- The Washington Times - Thursday, March 15, 2012

ANNAPOLIS — The Maryland Senate passed a $35.9 billion budget package Thursday that would increase income-tax rates on nearly all earners and impose a flat income tax on residents making more than $500,000 a year.

The spending plan would boost the state’s income-tax brackets by as much as 0.25 percentage point — a move expected to generate more than $500 million next fiscal year.

The budget bill passed after senators narrowly approved an amendment Wednesday night that would allow the state to tax “half-millionaires,” who make more than $500,000 annually, at the maximum 5.75 percent rate for every dollar they earn.

The “half-millionaire’s tax” — which would generate about $30 million on its own — was a major point of contention during Senate debate Thursday, with Republicans and some Democrats describing it as class warfare against the state’s wealthiest residents.

Under the proposal, a household that makes $501,000 a year — the minimum to quality for the flat tax — would pay over $2,500 more in taxes than a household that makes exactly $500,000.

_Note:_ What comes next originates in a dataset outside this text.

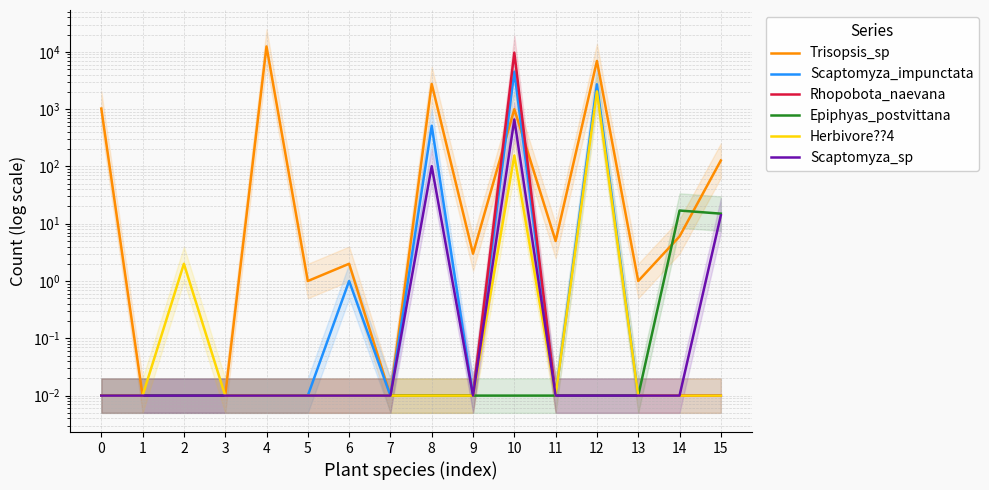

What is the difference between the maximum and minimum values in the Trisopsis_sp series?

12437.0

Residents making less than $500,000 still would be taxed the traditional way, with gradually increasing rates applied to each chunk of income within a corresponding bracket.

Senate leaders said the change was needed to secure crucial votes from members of the Budget and Taxation Committee who had unsuccessfully pushed for a higher tax bracket on millionaires.

The last-minute amendment added to the across-the-board tax increase that the Senate approved in favor of a proposal by Gov. Martin O’Malley, a Democrat, to limit personal exemptions and itemized deductions on the top 20 percent of earners.

Mr. O’Malley’s plan would have garnered $182 million in income-tax increases, although it included other revenue-generating proposals that the Senate rejected.

The Senate narrowly approved the tax increase, which is detailed in one of four bills that compose the chamber’s budget package.

Critics argued the change will discourage many business owners who are being depended upon to drive job growth in the state.

“Karl Marx would be proud,” said Sen. David R. Brinkley, Frederick Republican. “This is as anti-entrepreneurial as you can get.”

House Democratic leaders expressed serious objections to the Senate-endorsed plan.

Majority Leader Kumar P. Barve, Montgomery Democrat, said the method of taxing half-millionaires could drive away the state’s highest earners.

Mr. Barve, who serves on the House Ways and Means Committee, which is expected to vet the proposal, said he will push to eliminate the flat tax on the rich.

“We know of no spot on Earth that does it like that. It’s not a good thing,” he said. “We would be the only ones and that’s not a way we want to distinguish ourselves.”

Senators passed the rest of the budget package largely along party lines but approved the tax increase by a narrow 26-20 vote, with eight of 35 Democrats voting against it.

Sen. Robert A. Zirkin argued that the flat tax on half-millionaires was a destructive, unnecessary addition to what was already a balanced-budget proposal.

“You raised their bracket but you also changed the rules of the game for them as well,” said Mr. Zirkin, Baltimore County Democrat. “I am ashamed of that amendment. … We’re better than that here in Annapolis.”

Senate President Thomas V. Mike Miller Jr. defended the amendment as necessary to the bill’s passage but acknowledged that the change could drive away some businesses.

Mr. Miller, Prince George’s Democrat, added that he thinks the increase will help the state in the long run by funding and preserving important public services.

“We have a responsibility to give back,” he said. “If you’ve made a success of your life, we have an obligation to do our part for everybody and I think that’s what this bill does.”